Cependant, l’unanimité n’est pas de mise. Certains appellent à la prudence, préférant des alternatives plus nuancées comme l’éducation à l’acte d’achat ou la promotion des circuits courts. Toutefois, cette stratégie se heurte à la désorganisation actuelle de la production locale. L’approche de la rentrée scolaire accentue les tensions, avec une inflation qui touche particulièrement les fournitures scolaires, aggravant encore la situation des familles antillaises.

L’allocation de rentrée scolaire n’arrive plus à compenser ces hausses, menaçant de déclencher une nouvelle explosion sociale, semblable à celle de 2009. Pourtant, l’efficacité de telles mobilisations reste à démontrer, tant les causes du problème sont profondément enracinées dans l’économie antillaise. Dans ce contexte, une révision en profondeur du modèle économique des Antilles apparaît comme une nécessité pour éviter le chaos.

La promotion d’une économie locale plus résiliente, l’encouragement des circuits courts, et le soutien à l’entrepreneuriat local sont autant de leviers qui pourraient transformer les dynamiques actuelles. Il s’agit de diminuer la dépendance extérieure en favorisant l’agriculture locale, l’élevage, et la transformation des produits sur place, des mesures susceptibles de réduire la dépendance aux importations et de faire baisser les prix.

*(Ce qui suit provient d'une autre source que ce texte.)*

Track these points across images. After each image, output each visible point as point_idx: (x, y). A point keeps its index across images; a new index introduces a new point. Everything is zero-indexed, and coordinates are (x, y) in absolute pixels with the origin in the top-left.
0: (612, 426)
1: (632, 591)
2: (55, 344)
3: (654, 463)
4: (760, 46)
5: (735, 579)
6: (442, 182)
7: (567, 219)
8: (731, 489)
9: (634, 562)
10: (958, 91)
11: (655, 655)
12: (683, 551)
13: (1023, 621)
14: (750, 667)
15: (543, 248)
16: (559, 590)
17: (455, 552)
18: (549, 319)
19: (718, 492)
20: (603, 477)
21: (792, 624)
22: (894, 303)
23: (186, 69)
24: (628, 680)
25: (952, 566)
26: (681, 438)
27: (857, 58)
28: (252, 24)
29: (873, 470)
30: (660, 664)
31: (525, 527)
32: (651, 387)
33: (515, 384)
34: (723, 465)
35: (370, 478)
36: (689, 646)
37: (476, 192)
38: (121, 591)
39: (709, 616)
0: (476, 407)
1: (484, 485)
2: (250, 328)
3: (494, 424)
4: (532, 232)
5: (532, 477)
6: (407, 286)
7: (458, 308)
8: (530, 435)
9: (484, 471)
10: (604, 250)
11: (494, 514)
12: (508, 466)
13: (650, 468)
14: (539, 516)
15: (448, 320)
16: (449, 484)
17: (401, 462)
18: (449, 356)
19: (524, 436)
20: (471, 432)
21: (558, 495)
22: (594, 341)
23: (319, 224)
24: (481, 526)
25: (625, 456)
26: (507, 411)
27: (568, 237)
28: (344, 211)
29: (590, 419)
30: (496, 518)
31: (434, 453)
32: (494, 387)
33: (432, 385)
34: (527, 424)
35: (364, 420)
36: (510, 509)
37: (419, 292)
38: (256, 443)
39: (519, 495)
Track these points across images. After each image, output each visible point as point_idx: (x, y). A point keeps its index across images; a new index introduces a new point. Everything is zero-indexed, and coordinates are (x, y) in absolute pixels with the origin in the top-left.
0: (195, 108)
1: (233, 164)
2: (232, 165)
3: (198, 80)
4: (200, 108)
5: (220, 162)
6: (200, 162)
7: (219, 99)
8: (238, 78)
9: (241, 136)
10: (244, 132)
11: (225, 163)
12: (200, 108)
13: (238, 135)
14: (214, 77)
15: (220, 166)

Cependant, pour réussir cette transition, il faut une volonté politique claire et une action coordonnée entre l’État, les collectivités locales et les acteurs économiques. La crise actuelle souligne l’urgence d’une telle transformation, faute de quoi, la colère pourrait bien se transformer en révolte ouverte, avec des conséquences difficiles à maîtriser. Et, comme mentionné précédemment, Ivan Odonnat, président national de l’Institut d’Émission d’Outre-mer (IEDOM), a récemment souligné cette urgence en exprimant ses préoccupations concernant la vie chère .

Selon M. Odonnat, bien que les crises globales comme la pandémie de Covid-19 ou la guerre en Ukraine aient aggravé la situation, la vie chère dans les territoires d’Outre-mer est une problématique spécifique, exacerbée par des facteurs locaux.

Pour M. Odonnat, il est impératif de réformer le modèle économique à l’instar de ce que nous ne cessons de proposer à travers nos tribunes depuis des lustres. Il critique surtout également le manque d’investissements locaux, qui freine le développement économique et empêche la création d’emplois. Les observations d’Ivan Odonnat résonnent avec les revendications des collectifs ultramarins, et ses propositions pourraient servir de base pour repenser les stratégies économiques de ces territoires. Il appelle à une refonte des politiques économiques, axée sur l’éducation, la formation et l’accompagnement entrepreneurial, pour sortir du sous-développement et mettre fin aux mouvements sociaux récurrents.

Sans actions déterminées, le risque est de voir se reproduire, dans dix ans, les mêmes débats stériles, sans que rien n’ait véritablement changé.